● **TASK DIRECTIONS**
The records that follow must be printed exactly as they are.
═════ TASK INPUTS
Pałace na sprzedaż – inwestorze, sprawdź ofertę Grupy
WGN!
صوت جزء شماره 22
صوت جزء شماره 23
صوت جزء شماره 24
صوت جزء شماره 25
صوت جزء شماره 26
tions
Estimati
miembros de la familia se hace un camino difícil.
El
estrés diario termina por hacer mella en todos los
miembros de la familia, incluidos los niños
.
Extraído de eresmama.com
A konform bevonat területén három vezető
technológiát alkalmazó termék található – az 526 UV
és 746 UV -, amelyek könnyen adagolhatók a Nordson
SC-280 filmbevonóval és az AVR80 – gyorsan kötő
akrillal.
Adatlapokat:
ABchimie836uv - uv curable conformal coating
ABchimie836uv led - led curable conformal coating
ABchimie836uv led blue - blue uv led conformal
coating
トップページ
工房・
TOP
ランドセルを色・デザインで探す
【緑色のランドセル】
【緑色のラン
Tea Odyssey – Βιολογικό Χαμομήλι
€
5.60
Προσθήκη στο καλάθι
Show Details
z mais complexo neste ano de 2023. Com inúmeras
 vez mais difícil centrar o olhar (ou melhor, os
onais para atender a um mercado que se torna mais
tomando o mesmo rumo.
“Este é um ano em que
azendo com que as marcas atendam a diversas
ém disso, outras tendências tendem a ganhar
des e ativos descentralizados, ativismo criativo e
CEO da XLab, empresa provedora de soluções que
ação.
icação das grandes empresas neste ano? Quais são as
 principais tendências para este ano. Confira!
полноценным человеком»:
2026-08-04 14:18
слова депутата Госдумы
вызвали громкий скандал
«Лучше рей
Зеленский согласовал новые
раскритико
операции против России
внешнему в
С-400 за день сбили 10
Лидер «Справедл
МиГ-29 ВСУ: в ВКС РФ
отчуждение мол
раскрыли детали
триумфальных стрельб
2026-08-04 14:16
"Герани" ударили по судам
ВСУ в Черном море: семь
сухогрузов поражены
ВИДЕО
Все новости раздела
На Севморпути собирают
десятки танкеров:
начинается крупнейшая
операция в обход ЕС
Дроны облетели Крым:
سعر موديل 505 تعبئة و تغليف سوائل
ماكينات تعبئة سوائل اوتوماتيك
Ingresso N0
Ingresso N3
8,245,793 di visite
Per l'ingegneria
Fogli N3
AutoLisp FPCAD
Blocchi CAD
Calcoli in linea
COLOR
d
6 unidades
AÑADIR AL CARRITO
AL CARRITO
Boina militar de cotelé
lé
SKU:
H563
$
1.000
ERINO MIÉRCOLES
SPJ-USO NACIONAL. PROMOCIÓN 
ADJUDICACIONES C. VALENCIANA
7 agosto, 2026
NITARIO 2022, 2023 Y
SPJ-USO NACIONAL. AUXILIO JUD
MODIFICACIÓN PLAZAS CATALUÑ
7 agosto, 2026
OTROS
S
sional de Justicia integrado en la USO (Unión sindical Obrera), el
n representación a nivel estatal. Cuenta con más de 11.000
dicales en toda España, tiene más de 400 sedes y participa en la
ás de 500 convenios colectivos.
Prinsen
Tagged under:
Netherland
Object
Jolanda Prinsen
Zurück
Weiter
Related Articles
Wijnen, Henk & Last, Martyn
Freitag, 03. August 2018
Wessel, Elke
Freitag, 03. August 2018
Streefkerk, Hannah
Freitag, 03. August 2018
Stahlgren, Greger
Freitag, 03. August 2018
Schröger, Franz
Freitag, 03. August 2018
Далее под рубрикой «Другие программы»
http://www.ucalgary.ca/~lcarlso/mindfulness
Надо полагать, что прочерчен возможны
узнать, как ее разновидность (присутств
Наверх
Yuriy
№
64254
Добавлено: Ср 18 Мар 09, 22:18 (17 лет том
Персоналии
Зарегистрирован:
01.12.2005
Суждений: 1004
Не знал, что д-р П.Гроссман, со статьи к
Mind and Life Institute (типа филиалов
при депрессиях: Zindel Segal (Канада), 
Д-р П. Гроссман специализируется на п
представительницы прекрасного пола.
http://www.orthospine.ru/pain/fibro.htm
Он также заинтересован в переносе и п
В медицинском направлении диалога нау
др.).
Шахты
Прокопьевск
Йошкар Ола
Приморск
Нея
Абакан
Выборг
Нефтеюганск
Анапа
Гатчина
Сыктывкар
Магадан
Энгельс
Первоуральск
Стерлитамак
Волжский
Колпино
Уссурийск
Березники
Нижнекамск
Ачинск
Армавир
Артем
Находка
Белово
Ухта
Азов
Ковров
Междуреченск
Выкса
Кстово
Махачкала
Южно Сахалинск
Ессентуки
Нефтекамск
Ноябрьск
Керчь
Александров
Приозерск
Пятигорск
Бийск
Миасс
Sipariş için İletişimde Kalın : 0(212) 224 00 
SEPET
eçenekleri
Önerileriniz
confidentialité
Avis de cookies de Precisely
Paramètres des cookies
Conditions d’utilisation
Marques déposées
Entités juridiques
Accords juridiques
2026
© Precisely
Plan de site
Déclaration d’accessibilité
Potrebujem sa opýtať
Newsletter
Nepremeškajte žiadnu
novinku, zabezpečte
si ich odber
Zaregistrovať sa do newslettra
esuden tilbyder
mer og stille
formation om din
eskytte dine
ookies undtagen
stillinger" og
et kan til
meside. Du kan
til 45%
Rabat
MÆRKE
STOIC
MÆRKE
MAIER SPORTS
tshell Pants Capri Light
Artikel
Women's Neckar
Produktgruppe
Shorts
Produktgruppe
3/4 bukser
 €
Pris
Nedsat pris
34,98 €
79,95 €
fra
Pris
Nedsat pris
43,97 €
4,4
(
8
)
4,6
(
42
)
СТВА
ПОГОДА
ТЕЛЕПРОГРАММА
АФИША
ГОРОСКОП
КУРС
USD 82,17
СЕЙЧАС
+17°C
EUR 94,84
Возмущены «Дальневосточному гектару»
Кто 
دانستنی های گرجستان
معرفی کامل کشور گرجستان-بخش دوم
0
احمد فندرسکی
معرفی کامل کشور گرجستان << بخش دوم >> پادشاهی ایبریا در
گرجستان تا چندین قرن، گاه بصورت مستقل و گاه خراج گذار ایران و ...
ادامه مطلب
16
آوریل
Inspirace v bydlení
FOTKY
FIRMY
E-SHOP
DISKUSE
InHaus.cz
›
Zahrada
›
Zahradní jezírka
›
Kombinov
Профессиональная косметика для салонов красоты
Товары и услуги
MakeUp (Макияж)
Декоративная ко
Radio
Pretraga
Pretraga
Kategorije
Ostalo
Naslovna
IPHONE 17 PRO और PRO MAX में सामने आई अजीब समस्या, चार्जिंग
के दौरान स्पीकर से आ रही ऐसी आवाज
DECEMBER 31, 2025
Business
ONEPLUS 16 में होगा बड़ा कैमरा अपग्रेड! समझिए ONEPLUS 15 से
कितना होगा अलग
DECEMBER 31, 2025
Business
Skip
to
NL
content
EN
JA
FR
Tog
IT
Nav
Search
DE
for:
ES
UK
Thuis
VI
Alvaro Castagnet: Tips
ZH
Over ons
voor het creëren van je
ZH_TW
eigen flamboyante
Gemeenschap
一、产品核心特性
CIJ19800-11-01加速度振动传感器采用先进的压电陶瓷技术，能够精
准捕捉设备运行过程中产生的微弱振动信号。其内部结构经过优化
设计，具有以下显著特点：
══════════
● **RESULT OF THE EXERCISE**
Pałace na sprzedaż – inwestorze, sprawdź ofertę Grupy
WGN!
صوت جزء شماره 22
صوت جزء شماره 23
صوت جزء شماره 24
صوت جزء شماره 25
صوت جزء شماره 26
tions
Estimati
miembros de la familia se hace un camino difícil.
El
estrés diario termina por hacer mella en todos los
miembros de la familia, incluidos los niños
.
Extraído de eresmama.com
A konform bevonat területén három vezető
technológiát alkalmazó termék található – az 526 UV
és 746 UV -, amelyek könnyen adagolhatók a Nordson
SC-280 filmbevonóval és az AVR80 – gyorsan kötő
akrillal.
Adatlapokat:
ABchimie836uv - uv curable conformal coating
ABchimie836uv led - led curable conformal coating
ABchimie836uv led blue - blue uv led conformal
coating
トップページ
工房・
TOP
ランドセルを色・デザインで探す
【緑色のランドセル】
【緑色のラン
Tea Odyssey – Βιολογικό Χαμομήλι
€
5.60
Προσθήκη στο καλάθι
Show Details
z mais complexo neste ano de 2023. Com inúmeras
 vez mais difícil centrar o olhar (ou melhor, os
onais para atender a um mercado que se torna mais
tomando o mesmo rumo.
“Este é um ano em que
azendo com que as marcas atendam a diversas
ém disso, outras tendências tendem a ganhar
des e ativos descentralizados, ativismo criativo e
CEO da XLab, empresa provedora de soluções que
ação.
icação das grandes empresas neste ano? Quais são as
 principais tendências para este ano. Confira!
полноценным человеком»:
2026-08-04 14:18
слова депутата Госдумы
вызвали громкий скандал
«Лучше рей
Зеленский согласовал новые
раскритико
операции против России
внешнему в
С-400 за день сбили 10
Лидер «Справедл
МиГ-29 ВСУ: в ВКС РФ
отчуждение мол
раскрыли детали
триумфальных стрельб
2026-08-04 14:16
"Герани" ударили по судам
ВСУ в Черном море: семь
сухогрузов поражены
ВИДЕО
Все новости раздела
На Севморпути собирают
десятки танкеров:
начинается крупнейшая
операция в обход ЕС
Дроны облетели Крым:
سعر موديل 505 تعبئة و تغليف سوائل
ماكينات تعبئة سوائل اوتوماتيك
Ingresso N0
Ingresso N3
8,245,793 di visite
Per l'ingegneria
Fogli N3
AutoLisp FPCAD
Blocchi CAD
Calcoli in linea
COLOR
d
6 unidades
AÑADIR AL CARRITO
AL CARRITO
Boina militar de cotelé
lé
SKU:
H563
$
1.000
ERINO MIÉRCOLES
SPJ-USO NACIONAL. PROMOCIÓN 
ADJUDICACIONES C. VALENCIANA
7 agosto, 2026
NITARIO 2022, 2023 Y
SPJ-USO NACIONAL. AUXILIO JUD
MODIFICACIÓN PLAZAS CATALUÑ
7 agosto, 2026
OTROS
S
sional de Justicia integrado en la USO (Unión sindical Obrera), el
n representación a nivel estatal. Cuenta con más de 11.000
dicales en toda España, tiene más de 400 sedes y participa en la
ás de 500 convenios colectivos.
Prinsen
Tagged under:
Netherland
Object
Jolanda Prinsen
Zurück
Weiter
Related Articles
Wijnen, Henk & Last, Martyn
Freitag, 03. August 2018
Wessel, Elke
Freitag, 03. August 2018
Streefkerk, Hannah
Freitag, 03. August 2018
Stahlgren, Greger
Freitag, 03. August 2018
Schröger, Franz
Freitag, 03. August 2018
Далее под рубрикой «Другие программы»
http://www.ucalgary.ca/~lcarlso/mindfulness
Надо полагать, что прочерчен возможны
узнать, как ее разновидность (присутств
Наверх
Yuriy
№
64254
Добавлено: Ср 18 Мар 09, 22:18 (17 лет том
Персоналии
Зарегистрирован:
01.12.2005
Суждений: 1004
Не знал, что д-р П.Гроссман, со статьи к
Mind and Life Institute (типа филиалов
при депрессиях: Zindel Segal (Канада), 
Д-р П. Гроссман специализируется на п
представительницы прекрасного пола.
http://www.orthospine.ru/pain/fibro.htm
Он также заинтересован в переносе и п
В медицинском направлении диалога нау
др.).
Шахты
Прокопьевск
Йошкар Ола
Приморск
Нея
Абакан
Выборг
Нефтеюганск
Анапа
Гатчина
Сыктывкар
Магадан
Энгельс
Первоуральск
Стерлитамак
Волжский
Колпино
Уссурийск
Березники
Нижнекамск
Ачинск
Армавир
Артем
Находка
Белово
Ухта
Азов
Ковров
Междуреченск
Выкса
Кстово
Махачкала
Южно Сахалинск
Ессентуки
Нефтекамск
Ноябрьск
Керчь
Александров
Приозерск
Пятигорск
Бийск
Миасс
Sipariş için İletişimde Kalın : 0(212) 224 00 
SEPET
eçenekleri
Önerileriniz
confidentialité
Avis de cookies de Precisely
Paramètres des cookies
Conditions d’utilisation
Marques déposées
Entités juridiques
Accords juridiques
2026
© Precisely
Plan de site
Déclaration d’accessibilité
Potrebujem sa opýtať
Newsletter
Nepremeškajte žiadnu
novinku, zabezpečte
si ich odber
Zaregistrovať sa do newslettra
esuden tilbyder
mer og stille
formation om din
eskytte dine
ookies undtagen
stillinger" og
et kan til
meside. Du kan
til 45%
Rabat
MÆRKE
STOIC
MÆRKE
MAIER SPORTS
tshell Pants Capri Light
Artikel
Women's Neckar
Produktgruppe
Shorts
Produktgruppe
3/4 bukser
 €
Pris
Nedsat pris
34,98 €
79,95 €
fra
Pris
Nedsat pris
43,97 €
4,4
(
8
)
4,6
(
42
)
СТВА
ПОГОДА
ТЕЛЕПРОГРАММА
АФИША
ГОРОСКОП
КУРС
USD 82,17
СЕЙЧАС
+17°C
EUR 94,84
Возмущены «Дальневосточному гектару»
Кто 
دانستنی های گرجستان
معرفی کامل کشور گرجستان-بخش دوم
0
احمد فندرسکی
معرفی کامل کشور گرجستان << بخش دوم >> پادشاهی ایبریا در
گرجستان تا چندین قرن، گاه بصورت مستقل و گاه خراج گذار ایران و ...
ادامه مطلب
16
آوریل
Inspirace v bydlení
FOTKY
FIRMY
E-SHOP
DISKUSE
InHaus.cz
›
Zahrada
›
Zahradní jezírka
›
Kombinov
Профессиональная косметика для салонов красоты
Товары и услуги
MakeUp (Макияж)
Декоративная ко
Radio
Pretraga
Pretraga
Kategorije
Ostalo
Naslovna
IPHONE 17 PRO और PRO MAX में सामने आई अजीब समस्या, चार्जिंग
के दौरान स्पीकर से आ रही ऐसी आवाज
DECEMBER 31, 2025
Business
ONEPLUS 16 में होगा बड़ा कैमरा अपग्रेड! समझिए ONEPLUS 15 से
कितना होगा अलग
DECEMBER 31, 2025
Business
Skip
to
NL
content
EN
JA
FR
Tog
IT
Nav
Search
DE
for:
ES
UK
Thuis
VI
Alvaro Castagnet: Tips
ZH
Over ons
voor het creëren van je
ZH_TW
eigen flamboyante
Gemeenschap
一、产品核心特性
CIJ19800-11-01加速度振动传感器采用先进的压电陶瓷技术，能够精
准捕捉设备运行过程中产生的微弱振动信号。其内部结构经过优化
设计，具有以下显著特点：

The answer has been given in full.